## SELECTED EXTRACT
CellConnectionProbabilityEstimation Configuration
To initialise and run the component two configs are used - general_config.ini
and cell_connection_probability_estimation
.ini. In general_config.ini
to execute the component specify all paths to its four corresponding data objects (input + output). Example:
[Paths.Bronze]
event_data_bronze = ${Paths:bronze_dir}/mno_events
[Paths.Silver]
cell_footprint_data_silver = ${Paths:silver_dir}/cell_footprint
grid_data_silver = ${Paths:silver_dir}/grid
cell_connection_probabilities_data_silver = ${Paths:silver_dir}/cell_conn_probs
# only if used
enriched_grid_data_silver = ${Paths:silver_dir}/grid_enriched
In cell_connection_probability_estimation.ini parameters are as follows: - clear_destination_directory - boolean, if True, the component will clear all the data in output paths.
-
partition_number - integer, the number of partitions to use for the Spark DataFrame. The higher the number, the more memory is required.
-
data_period_start - string, format should be “yyyy-MM-dd“ (e.g. 2023-01-01), the date from which start Event Cleaning
-
data_period_end - string, format should be “yyyy-MM-dd“ (e.g. 2023-01-05), the date till which perform Event Cleaning
-
use_land_use_prior - boolean, if True, the land use prior will be used for cell connection posterior probability estimation. If False, the land use prior will not be used, only connection probability based on cell footprint will be estimated.
-
landuse_prior_weights - dictionary, keys are land use types, values are weights for these landuse types. The land use types are:
- residential_builtup
- other_builtup
- roads
- other_human_activity
- open_area
- forest
- water
Configuration example
[CellConnectionProbabilityEstimation]
data_period_start = 2023-01-01
data_period_end = 2023-01-15
use_land_use_prior = False
landuse_prior_weights = {
"residential_builtup": 1.0,
"other_builtup": 1.0,
"roads": 0.5,
"other_human_activity": 0.1,
"open_area": 0.0,
"forest": 0.1,
"water": 0.0
}

Collected data entries

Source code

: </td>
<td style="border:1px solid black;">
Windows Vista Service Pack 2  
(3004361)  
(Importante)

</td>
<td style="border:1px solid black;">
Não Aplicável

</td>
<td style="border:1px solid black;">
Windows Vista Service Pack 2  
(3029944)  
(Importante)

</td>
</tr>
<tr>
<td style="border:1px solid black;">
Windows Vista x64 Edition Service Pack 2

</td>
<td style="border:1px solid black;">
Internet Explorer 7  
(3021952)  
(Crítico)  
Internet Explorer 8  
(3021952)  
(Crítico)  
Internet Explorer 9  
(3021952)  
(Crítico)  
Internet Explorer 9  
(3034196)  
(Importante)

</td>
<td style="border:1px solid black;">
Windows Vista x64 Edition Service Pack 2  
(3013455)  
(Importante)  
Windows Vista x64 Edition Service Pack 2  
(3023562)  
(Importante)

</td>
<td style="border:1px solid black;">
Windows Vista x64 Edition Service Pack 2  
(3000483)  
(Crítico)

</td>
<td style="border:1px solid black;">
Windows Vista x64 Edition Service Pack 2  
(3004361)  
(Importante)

## REQUIRED TASKS
**1.** From the configuration page, write out the part that opens with the words containing "CellConnectionProbabilityEstimation Configuration" and closes with "in output paths.".
**2.** Name every land use type listed in the configuration page.

## RESPONSES TO THE EXERCISE
**1.**
CellConnectionProbabilityEstimation Configuration
To initialise and run the component two configs are used - general_config.ini
and cell_connection_probability_estimation
.ini. In general_config.ini
to execute the component specify all paths to its four corresponding data objects (input + output). Example:
[Paths.Bronze]
event_data_bronze = ${Paths:bronze_dir}/mno_events
[Paths.Silver]
cell_footprint_data_silver = ${Paths:silver_dir}/cell_footprint
grid_data_silver = ${Paths:silver_dir}/grid
cell_connection_probabilities_data_silver = ${Paths:silver_dir}/cell_conn_probs
# only if used
enriched_grid_data_silver = ${Paths:silver_dir}/grid_enriched
In cell_connection_probability_estimation.ini parameters are as follows: - clear_destination_directory - boolean, if True, the component will clear all the data in output paths.

**2.**
residential_builtup
other_builtup
roads
other_human_activity
open_area
forest
water